[The input — start]

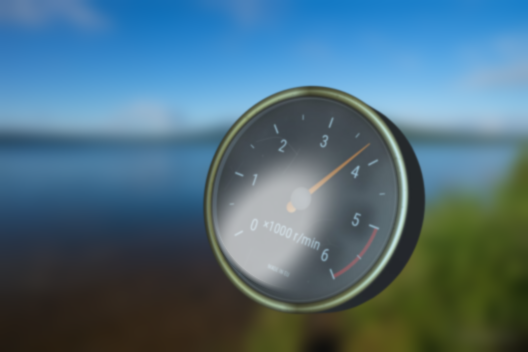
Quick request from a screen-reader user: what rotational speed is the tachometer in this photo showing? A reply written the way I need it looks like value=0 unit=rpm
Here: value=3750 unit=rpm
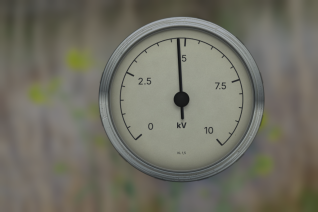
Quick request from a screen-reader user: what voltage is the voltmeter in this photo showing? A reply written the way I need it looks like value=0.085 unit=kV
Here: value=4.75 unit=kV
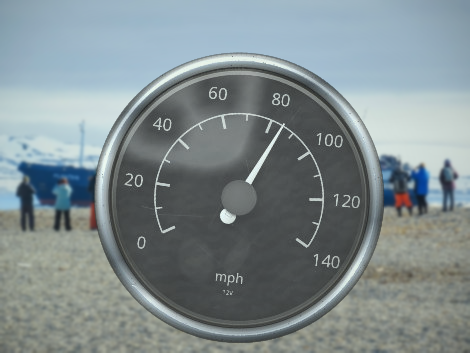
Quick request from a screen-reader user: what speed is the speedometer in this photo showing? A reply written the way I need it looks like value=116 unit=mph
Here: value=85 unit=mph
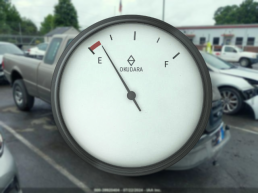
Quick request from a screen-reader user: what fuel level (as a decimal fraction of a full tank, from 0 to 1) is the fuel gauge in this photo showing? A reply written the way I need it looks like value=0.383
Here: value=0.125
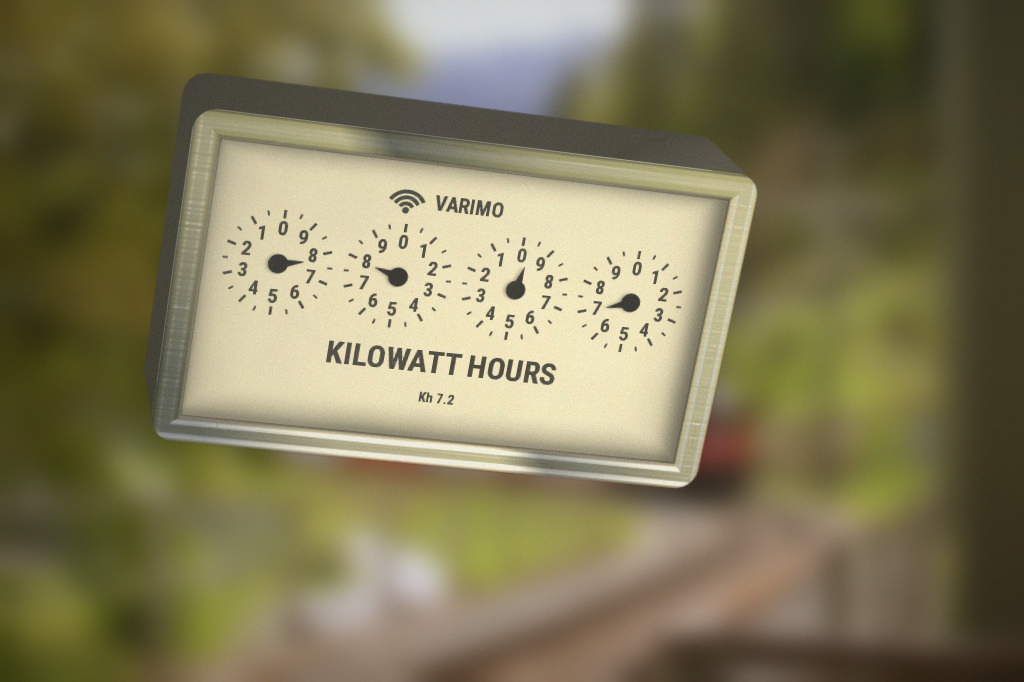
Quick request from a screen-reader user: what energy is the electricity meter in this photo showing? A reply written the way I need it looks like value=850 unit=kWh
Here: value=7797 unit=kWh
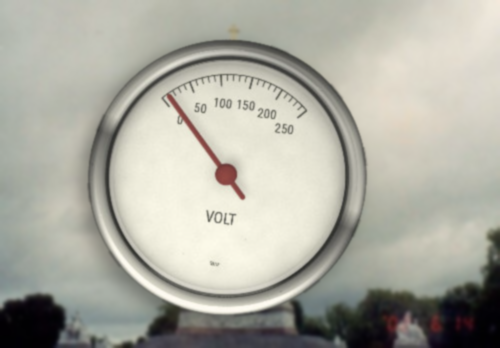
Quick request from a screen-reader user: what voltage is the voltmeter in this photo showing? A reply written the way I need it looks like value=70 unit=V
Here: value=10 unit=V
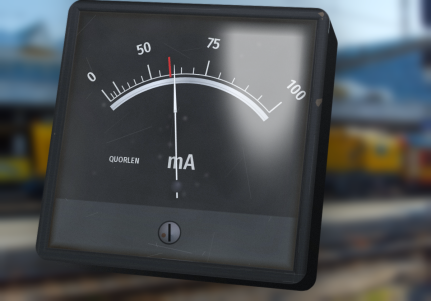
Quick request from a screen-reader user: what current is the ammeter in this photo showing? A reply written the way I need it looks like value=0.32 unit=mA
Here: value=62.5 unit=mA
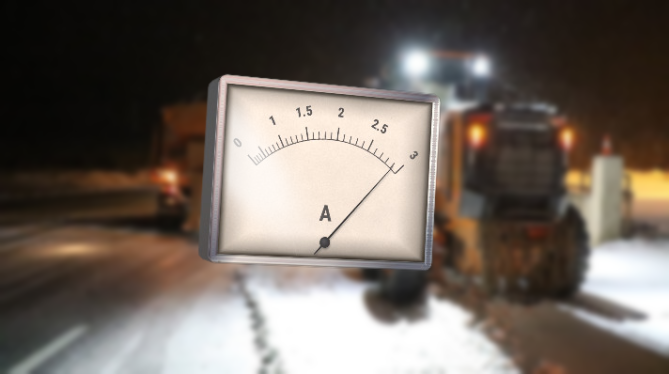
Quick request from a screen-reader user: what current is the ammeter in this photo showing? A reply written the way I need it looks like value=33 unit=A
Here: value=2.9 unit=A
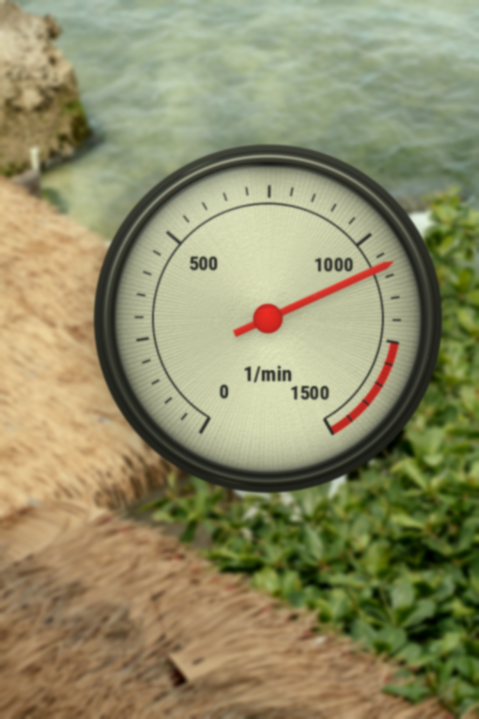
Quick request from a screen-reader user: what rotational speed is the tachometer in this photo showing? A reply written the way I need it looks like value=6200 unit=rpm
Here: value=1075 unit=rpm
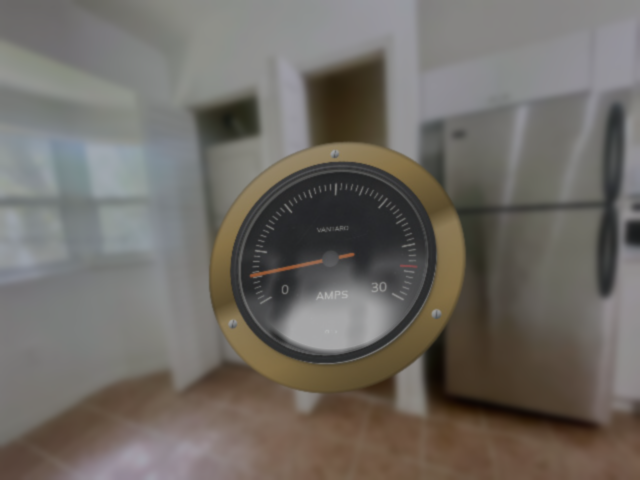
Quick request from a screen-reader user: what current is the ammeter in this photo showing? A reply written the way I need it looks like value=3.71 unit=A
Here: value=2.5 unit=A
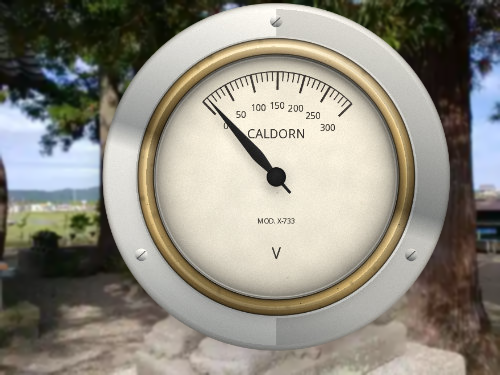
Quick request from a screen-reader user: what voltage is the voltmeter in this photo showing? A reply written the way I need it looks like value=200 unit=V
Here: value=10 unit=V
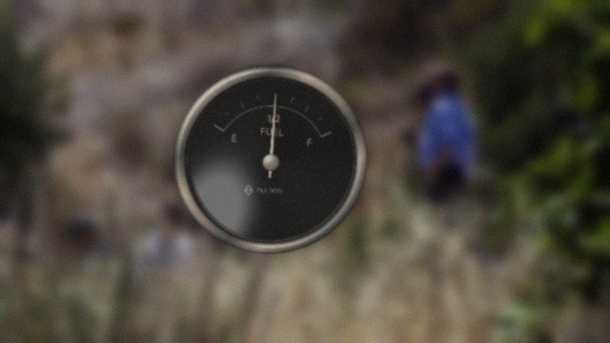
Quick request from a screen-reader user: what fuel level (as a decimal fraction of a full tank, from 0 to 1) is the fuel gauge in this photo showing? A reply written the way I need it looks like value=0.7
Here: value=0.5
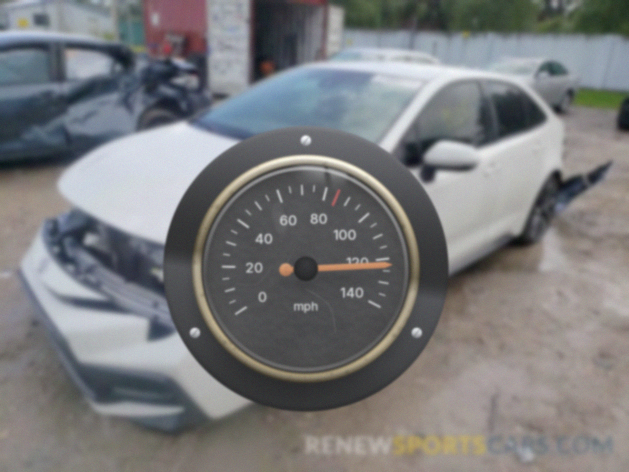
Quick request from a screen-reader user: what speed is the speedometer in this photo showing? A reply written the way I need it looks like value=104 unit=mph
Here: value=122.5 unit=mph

[The input — finish]
[The input — start]

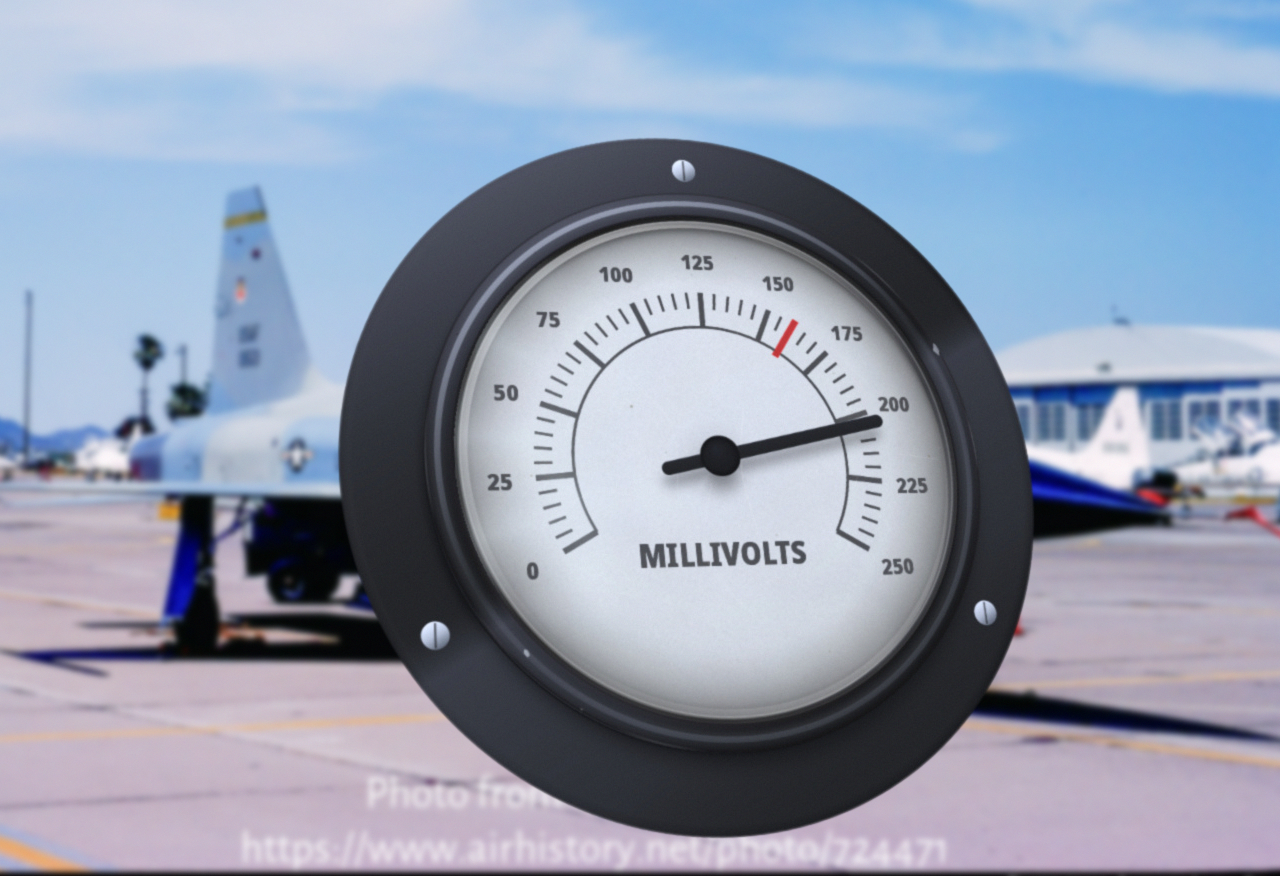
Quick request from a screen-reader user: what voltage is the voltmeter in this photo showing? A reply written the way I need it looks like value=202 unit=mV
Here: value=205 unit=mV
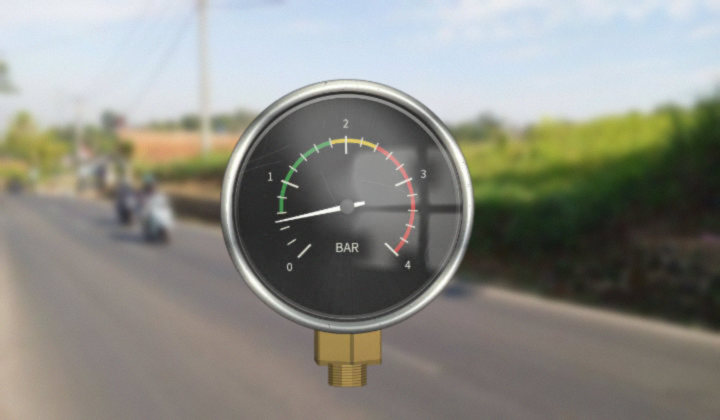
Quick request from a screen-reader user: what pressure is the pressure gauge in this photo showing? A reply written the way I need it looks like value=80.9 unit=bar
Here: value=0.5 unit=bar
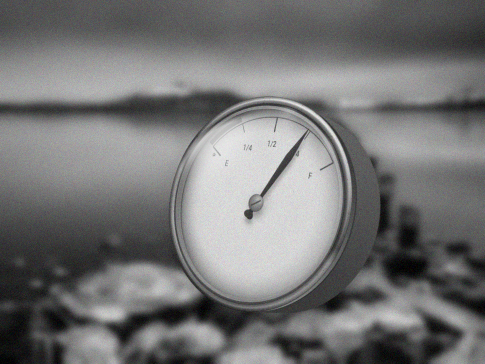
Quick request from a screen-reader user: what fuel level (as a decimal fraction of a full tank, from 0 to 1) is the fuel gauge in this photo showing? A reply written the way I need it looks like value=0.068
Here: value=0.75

[The input — finish]

- Exercise objective: Show each line of the records that contains the word "decimal", treating uppercase and lowercase as different.

- Solution to this task:
Quick request from a screen-reader user: what fuel level (as a decimal fraction of a full tank, from 0 to 1) is the fuel gauge in this photo showing? A reply written the way I need it looks like value=0.383
Quick request from a screen-reader user: what fuel level (as a decimal fraction of a full tank, from 0 to 1) is the fuel gauge in this photo showing? A reply written the way I need it looks like value=0.7
Quick request from a screen-reader user: what fuel level (as a decimal fraction of a full tank, from 0 to 1) is the fuel gauge in this photo showing? A reply written the way I need it looks like value=0.068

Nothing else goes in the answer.